→ DOCUMENT EXCERPT:
-- -- --
And of course there's openMPT: It doesn't have a cool and snazzy interface but it's the most compatible and complete true tracker around.

Remember: these are not just mp3 files you hear, the music is reproduced using samples that are played and manipulated in sequence in real-time.
This is why mod files in general are quite small, making them perfect for (early) games and other projects where file size is important.
Even the super popular Unity game platform still has support for tracker formats

Playing mod files in a browser is nothing new, but still I wanted to create my own tracker for the following reasons:

  • I wanted to research Web-Audio, especially real time audio manipulation.
  • I wanted a real tracker where you can open, edit and save mod files, not just a player.
  • It should perform well on mobile browsers.
    Most mod players don't work that well on mobile browsers.
    They tend to implement a very low level way of handling audio, doing the resampling and mixing all in the javascript layer, maybe because the code is ported or recompiled from other platforms.
-- -- --
→ STATED PROBLEM A:
Edit the stretch of the mod-file text from "This is why" through "time audio manipulation.", putting "Unity game engine" in place of "Unity game platform".

[Stored data]
-- -- --
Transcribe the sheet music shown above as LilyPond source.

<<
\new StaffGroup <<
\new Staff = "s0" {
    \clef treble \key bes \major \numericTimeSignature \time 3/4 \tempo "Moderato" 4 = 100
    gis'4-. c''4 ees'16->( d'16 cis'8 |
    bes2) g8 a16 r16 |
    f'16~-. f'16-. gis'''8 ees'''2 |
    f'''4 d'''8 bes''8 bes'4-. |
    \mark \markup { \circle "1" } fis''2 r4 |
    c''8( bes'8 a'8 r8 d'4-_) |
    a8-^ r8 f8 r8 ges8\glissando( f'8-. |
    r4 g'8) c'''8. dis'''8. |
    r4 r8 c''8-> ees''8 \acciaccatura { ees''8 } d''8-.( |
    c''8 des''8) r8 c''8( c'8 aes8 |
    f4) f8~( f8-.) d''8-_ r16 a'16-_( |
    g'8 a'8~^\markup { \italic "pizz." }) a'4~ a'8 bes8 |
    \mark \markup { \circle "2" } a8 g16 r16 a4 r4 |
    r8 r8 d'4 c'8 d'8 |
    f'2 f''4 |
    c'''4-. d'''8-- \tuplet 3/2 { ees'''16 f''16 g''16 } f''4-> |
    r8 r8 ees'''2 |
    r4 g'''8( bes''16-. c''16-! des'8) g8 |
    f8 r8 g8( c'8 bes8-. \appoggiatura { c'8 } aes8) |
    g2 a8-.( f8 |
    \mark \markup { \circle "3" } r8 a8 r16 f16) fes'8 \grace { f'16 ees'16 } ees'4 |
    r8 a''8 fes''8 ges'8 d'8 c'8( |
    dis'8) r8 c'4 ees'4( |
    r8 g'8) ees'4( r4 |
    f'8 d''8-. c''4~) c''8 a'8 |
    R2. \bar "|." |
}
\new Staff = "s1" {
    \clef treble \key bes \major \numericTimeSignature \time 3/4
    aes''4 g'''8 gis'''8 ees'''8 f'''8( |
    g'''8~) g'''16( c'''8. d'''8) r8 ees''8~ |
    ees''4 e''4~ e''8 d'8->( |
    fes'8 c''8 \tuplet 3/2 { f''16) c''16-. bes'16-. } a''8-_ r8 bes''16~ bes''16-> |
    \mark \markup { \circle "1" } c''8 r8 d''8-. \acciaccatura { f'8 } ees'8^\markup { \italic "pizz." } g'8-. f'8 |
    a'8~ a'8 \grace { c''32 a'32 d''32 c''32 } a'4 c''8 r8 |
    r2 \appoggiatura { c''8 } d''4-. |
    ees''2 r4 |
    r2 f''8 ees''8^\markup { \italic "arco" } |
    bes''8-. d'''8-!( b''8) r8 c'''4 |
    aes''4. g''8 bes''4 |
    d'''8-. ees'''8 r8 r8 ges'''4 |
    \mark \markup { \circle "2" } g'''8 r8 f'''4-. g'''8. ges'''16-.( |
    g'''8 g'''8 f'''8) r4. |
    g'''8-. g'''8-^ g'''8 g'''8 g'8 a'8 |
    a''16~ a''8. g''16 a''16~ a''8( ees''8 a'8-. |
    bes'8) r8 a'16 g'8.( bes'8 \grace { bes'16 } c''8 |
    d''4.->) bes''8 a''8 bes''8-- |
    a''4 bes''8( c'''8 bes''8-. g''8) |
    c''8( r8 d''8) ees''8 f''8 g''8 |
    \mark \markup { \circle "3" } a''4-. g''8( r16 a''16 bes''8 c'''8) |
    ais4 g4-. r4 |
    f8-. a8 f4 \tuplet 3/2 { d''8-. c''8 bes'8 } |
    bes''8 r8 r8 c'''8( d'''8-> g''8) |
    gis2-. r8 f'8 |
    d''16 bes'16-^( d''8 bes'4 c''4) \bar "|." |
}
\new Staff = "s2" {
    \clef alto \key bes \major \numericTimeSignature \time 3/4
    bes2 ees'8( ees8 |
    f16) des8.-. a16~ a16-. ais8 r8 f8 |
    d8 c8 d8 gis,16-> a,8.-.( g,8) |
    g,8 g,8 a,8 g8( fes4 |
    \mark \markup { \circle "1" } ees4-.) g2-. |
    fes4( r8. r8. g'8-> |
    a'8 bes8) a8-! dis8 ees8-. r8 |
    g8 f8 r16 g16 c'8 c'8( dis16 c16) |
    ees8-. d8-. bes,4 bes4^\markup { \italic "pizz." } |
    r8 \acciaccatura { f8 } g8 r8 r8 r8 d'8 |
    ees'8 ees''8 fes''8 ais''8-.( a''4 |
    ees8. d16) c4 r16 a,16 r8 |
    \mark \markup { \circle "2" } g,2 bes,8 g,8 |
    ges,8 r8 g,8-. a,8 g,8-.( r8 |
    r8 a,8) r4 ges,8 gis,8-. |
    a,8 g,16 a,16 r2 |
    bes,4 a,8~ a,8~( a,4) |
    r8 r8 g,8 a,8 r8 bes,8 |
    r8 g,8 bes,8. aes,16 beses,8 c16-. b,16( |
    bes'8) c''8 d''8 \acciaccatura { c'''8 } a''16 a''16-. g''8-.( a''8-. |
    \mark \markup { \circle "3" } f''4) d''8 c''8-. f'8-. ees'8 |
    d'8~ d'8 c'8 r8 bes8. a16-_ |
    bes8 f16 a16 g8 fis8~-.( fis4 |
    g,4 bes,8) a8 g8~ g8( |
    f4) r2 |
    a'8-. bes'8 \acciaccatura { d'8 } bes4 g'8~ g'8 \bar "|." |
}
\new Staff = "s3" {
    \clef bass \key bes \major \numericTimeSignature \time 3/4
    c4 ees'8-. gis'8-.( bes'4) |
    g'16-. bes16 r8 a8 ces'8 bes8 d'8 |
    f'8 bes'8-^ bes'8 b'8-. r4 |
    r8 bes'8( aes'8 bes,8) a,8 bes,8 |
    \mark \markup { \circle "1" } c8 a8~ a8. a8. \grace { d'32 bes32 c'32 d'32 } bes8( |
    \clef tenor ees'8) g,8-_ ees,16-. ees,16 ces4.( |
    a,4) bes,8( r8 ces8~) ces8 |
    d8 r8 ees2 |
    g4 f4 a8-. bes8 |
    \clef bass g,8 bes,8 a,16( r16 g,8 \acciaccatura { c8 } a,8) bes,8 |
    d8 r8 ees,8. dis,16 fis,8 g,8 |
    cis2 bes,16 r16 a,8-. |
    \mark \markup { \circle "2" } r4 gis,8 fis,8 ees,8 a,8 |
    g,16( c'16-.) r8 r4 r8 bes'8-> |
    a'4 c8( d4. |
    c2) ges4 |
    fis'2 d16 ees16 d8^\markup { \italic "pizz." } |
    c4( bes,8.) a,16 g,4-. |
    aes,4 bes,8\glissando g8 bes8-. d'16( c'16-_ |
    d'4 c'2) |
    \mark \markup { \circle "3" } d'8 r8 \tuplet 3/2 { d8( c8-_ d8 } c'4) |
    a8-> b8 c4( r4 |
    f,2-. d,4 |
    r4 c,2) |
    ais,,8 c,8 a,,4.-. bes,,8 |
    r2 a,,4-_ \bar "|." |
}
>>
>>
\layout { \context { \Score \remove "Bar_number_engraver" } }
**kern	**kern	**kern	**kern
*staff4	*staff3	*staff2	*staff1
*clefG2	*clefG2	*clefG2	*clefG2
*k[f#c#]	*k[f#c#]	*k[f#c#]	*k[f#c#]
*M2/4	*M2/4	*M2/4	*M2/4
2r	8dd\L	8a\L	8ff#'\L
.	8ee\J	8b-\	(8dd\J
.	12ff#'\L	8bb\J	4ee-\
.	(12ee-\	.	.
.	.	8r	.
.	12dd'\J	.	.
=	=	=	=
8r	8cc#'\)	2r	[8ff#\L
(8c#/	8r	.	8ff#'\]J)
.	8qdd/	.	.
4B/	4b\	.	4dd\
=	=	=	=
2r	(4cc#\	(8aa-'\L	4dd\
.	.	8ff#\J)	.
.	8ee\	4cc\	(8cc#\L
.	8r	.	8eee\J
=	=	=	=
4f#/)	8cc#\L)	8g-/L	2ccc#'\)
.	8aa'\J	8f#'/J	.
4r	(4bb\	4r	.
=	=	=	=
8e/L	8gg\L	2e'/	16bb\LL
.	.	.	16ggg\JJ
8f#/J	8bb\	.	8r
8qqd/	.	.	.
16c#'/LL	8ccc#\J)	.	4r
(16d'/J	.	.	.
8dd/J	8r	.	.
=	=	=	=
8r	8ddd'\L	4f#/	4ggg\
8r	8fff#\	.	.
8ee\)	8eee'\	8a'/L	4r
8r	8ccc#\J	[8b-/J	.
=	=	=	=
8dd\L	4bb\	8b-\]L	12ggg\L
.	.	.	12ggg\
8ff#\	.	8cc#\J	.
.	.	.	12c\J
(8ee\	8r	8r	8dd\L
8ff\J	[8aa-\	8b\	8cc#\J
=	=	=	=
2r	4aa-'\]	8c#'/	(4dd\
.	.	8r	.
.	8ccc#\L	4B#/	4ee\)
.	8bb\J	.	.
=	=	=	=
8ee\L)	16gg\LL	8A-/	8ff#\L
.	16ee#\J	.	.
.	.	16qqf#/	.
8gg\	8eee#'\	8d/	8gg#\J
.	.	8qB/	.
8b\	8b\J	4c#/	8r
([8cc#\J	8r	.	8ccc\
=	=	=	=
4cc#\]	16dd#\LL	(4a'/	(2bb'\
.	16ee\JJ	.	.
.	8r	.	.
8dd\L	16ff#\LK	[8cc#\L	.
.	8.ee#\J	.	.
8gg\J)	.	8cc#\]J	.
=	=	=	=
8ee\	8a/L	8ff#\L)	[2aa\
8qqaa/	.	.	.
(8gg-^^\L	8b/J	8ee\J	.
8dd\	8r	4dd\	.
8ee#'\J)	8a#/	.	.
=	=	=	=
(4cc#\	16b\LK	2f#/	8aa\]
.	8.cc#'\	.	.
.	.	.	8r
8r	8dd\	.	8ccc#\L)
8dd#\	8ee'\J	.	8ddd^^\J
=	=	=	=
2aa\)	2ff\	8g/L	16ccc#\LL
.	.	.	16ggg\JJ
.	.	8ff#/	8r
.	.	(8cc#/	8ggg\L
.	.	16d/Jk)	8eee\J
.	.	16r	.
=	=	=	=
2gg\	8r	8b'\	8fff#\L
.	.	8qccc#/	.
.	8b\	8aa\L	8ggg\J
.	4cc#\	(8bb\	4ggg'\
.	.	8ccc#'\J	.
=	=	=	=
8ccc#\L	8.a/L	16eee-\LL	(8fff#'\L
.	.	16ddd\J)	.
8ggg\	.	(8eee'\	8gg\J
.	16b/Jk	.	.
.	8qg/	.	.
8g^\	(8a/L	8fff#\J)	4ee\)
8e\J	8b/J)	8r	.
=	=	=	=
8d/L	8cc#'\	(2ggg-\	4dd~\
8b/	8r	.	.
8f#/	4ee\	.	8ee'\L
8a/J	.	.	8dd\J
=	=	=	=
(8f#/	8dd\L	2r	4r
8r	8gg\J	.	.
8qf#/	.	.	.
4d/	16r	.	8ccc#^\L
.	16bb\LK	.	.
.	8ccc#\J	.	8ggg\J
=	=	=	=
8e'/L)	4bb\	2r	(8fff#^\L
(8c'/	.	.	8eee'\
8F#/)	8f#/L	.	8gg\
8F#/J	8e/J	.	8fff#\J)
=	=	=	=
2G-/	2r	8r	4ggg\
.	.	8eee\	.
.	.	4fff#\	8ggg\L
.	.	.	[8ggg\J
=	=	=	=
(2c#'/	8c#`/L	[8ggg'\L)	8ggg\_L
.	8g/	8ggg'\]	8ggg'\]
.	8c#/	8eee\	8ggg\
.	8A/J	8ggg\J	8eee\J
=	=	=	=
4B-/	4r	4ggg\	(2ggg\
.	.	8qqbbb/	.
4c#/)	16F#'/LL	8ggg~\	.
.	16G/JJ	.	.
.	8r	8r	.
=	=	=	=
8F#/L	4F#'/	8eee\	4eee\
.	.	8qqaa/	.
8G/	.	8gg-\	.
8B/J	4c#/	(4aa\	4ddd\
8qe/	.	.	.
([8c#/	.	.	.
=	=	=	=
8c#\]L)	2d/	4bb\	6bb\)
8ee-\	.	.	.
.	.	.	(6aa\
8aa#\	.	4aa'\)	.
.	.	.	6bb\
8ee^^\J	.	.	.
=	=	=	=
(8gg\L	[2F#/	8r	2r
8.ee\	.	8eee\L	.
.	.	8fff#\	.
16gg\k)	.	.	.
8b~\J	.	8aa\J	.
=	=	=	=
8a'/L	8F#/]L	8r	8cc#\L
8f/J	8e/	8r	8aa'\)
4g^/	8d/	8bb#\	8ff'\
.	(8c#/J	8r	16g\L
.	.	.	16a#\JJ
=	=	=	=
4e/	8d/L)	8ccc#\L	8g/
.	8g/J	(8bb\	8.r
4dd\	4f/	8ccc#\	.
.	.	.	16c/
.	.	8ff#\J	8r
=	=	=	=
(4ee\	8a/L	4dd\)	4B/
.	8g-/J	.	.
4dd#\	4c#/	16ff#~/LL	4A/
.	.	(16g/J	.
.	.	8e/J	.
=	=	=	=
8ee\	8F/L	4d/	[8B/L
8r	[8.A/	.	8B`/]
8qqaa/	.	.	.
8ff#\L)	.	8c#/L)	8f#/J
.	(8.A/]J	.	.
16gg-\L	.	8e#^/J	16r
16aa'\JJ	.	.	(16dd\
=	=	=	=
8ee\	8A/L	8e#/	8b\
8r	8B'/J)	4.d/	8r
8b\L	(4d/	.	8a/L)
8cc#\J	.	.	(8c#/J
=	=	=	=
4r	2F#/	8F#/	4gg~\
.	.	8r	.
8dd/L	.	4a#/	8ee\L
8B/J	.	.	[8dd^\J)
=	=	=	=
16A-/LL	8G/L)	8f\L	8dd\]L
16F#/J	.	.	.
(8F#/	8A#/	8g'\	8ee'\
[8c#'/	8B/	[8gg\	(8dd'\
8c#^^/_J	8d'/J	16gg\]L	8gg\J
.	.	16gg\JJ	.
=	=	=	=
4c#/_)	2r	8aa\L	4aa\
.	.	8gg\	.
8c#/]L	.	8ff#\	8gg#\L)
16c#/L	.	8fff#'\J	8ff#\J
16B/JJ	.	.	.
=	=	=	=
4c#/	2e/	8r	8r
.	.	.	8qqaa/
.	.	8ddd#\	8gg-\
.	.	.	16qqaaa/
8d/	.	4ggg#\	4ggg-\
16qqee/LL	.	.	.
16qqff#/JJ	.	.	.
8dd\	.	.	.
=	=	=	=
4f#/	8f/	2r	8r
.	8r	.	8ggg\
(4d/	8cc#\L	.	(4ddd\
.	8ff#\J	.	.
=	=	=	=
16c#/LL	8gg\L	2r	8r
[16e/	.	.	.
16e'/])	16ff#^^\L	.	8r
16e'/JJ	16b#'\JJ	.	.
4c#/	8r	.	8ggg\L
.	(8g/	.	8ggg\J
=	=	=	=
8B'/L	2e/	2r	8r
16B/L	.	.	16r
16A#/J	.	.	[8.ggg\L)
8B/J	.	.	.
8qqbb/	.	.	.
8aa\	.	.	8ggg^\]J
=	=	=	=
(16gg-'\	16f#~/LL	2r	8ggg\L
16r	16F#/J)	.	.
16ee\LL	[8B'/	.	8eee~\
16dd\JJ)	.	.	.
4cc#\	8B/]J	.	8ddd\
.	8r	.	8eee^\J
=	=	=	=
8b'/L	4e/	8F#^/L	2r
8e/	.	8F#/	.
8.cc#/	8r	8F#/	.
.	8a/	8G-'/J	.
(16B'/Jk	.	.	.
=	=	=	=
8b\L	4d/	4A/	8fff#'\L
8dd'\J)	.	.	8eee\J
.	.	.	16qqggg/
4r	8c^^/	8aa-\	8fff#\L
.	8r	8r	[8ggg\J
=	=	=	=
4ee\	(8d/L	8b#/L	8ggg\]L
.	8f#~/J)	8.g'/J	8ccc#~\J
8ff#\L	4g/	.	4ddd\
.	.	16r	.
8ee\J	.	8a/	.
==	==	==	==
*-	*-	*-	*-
-- -- --
→ STATED PROBLEM B:
Pull out every row above that contains the string "appoggiatura", copying each in full. Case counts.

→ WORKED SOLUTION A:
This is why mod files in general are quite small, making them perfect for (early) games and other projects where file size is important.
Even the super popular Unity game engine still has support for tracker formats

Playing mod files in a browser is nothing new, but still I wanted to create my own tracker for the following reasons:

  • I wanted to research Web-Audio, especially real time audio manipulation.

→ WORKED SOLUTION B:
    f8 r8 g8( c'8 bes8-. \appoggiatura { c'8 } aes8) |
    r2 \appoggiatura { c''8 } d''4-. |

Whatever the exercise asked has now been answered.